Data supplied =

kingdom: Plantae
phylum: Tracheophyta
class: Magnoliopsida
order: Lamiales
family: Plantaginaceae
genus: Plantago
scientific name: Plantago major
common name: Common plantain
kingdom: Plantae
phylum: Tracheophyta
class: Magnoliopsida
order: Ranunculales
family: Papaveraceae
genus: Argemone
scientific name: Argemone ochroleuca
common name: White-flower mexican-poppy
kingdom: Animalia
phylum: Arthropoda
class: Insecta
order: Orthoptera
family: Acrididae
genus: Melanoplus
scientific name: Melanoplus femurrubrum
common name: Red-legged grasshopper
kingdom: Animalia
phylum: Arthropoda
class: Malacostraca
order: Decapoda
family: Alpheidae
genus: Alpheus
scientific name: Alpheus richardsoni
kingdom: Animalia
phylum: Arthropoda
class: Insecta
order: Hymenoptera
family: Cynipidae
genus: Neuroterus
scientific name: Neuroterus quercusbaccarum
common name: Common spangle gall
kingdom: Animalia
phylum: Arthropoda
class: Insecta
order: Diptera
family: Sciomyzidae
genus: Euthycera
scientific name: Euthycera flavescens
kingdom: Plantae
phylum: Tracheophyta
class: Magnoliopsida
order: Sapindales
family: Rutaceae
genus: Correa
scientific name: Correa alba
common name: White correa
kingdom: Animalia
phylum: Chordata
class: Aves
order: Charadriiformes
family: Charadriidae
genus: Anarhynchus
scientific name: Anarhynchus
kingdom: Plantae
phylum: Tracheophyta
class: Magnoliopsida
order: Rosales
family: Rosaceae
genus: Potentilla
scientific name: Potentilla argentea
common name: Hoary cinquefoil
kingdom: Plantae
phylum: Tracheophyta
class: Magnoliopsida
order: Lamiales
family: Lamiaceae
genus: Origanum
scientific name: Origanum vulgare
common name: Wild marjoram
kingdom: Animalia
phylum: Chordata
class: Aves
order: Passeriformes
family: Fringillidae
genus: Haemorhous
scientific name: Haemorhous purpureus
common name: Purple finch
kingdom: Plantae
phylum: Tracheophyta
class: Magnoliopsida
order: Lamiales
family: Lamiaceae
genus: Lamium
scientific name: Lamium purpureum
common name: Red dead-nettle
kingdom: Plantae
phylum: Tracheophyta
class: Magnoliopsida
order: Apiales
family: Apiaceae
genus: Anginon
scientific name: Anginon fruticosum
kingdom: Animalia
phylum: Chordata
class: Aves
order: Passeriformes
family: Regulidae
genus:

Goal of the exercise = Rewrite the part of the items that opens with the first line and closes with the line containing "genus: Lamium", changing every "common name" to "vernacular name" and keeping all else the same.

Solution =
kingdom: Plantae
phylum: Tracheophyta
class: Magnoliopsida
order: Lamiales
family: Plantaginaceae
genus: Plantago
scientific name: Plantago major
vernacular name: Common plantain
kingdom: Plantae
phylum: Tracheophyta
class: Magnoliopsida
order: Ranunculales
family: Papaveraceae
genus: Argemone
scientific name: Argemone ochroleuca
vernacular name: White-flower mexican-poppy
kingdom: Animalia
phylum: Arthropoda
class: Insecta
order: Orthoptera
family: Acrididae
genus: Melanoplus
scientific name: Melanoplus femurrubrum
vernacular name: Red-legged grasshopper
kingdom: Animalia
phylum: Arthropoda
class: Malacostraca
order: Decapoda
family: Alpheidae
genus: Alpheus
scientific name: Alpheus richardsoni
kingdom: Animalia
phylum: Arthropoda
class: Insecta
order: Hymenoptera
family: Cynipidae
genus: Neuroterus
scientific name: Neuroterus quercusbaccarum
vernacular name: Common spangle gall
kingdom: Animalia
phylum: Arthropoda
class: Insecta
order: Diptera
family: Sciomyzidae
genus: Euthycera
scientific name: Euthycera flavescens
kingdom: Plantae
phylum: Tracheophyta
class: Magnoliopsida
order: Sapindales
family: Rutaceae
genus: Correa
scientific name: Correa alba
vernacular name: White correa
kingdom: Animalia
phylum: Chordata
class: Aves
order: Charadriiformes
family: Charadriidae
genus: Anarhynchus
scientific name: Anarhynchus
kingdom: Plantae
phylum: Tracheophyta
class: Magnoliopsida
order: Rosales
family: Rosaceae
genus: Potentilla
scientific name: Potentilla argentea
vernacular name: Hoary cinquefoil
kingdom: Plantae
phylum: Tracheophyta
class: Magnoliopsida
order: Lamiales
family: Lamiaceae
genus: Origanum
scientific name: Origanum vulgare
vernacular name: Wild marjoram
kingdom: Animalia
phylum: Chordata
class: Aves
order: Passeriformes
family: Fringillidae
genus: Haemorhous
scientific name: Haemorhous purpureus
vernacular name: Purple finch
kingdom: Plantae
phylum: Tracheophyta
class: Magnoliopsida
order: Lamiales
family: Lamiaceae
genus: Lamium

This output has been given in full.